=== Records for this exercise ===

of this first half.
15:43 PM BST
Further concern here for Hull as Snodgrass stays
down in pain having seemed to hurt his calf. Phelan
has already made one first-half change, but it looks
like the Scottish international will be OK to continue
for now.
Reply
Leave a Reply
--
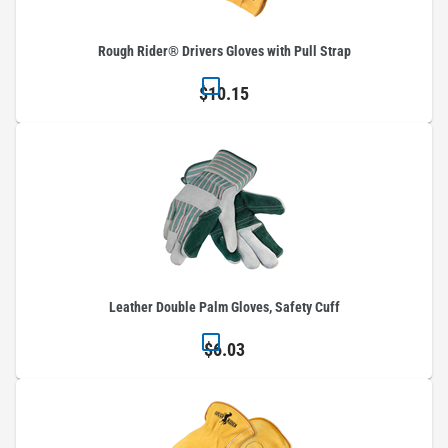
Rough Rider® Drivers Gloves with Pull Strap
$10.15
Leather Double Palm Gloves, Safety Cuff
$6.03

=== The problem ===
Copy the stretch from "of this first half." through "Leave a Reply", swapping "calf" for "hamstring" and leaving everything else unchanged.

=== Answer to the exercise ===
of this first half.
15:43 PM BST
Further concern here for Hull as Snodgrass stays
down in pain having seemed to hurt his hamstring. Phelan
has already made one first-half change, but it looks
like the Scottish international will be OK to continue
for now.
Reply
Leave a Reply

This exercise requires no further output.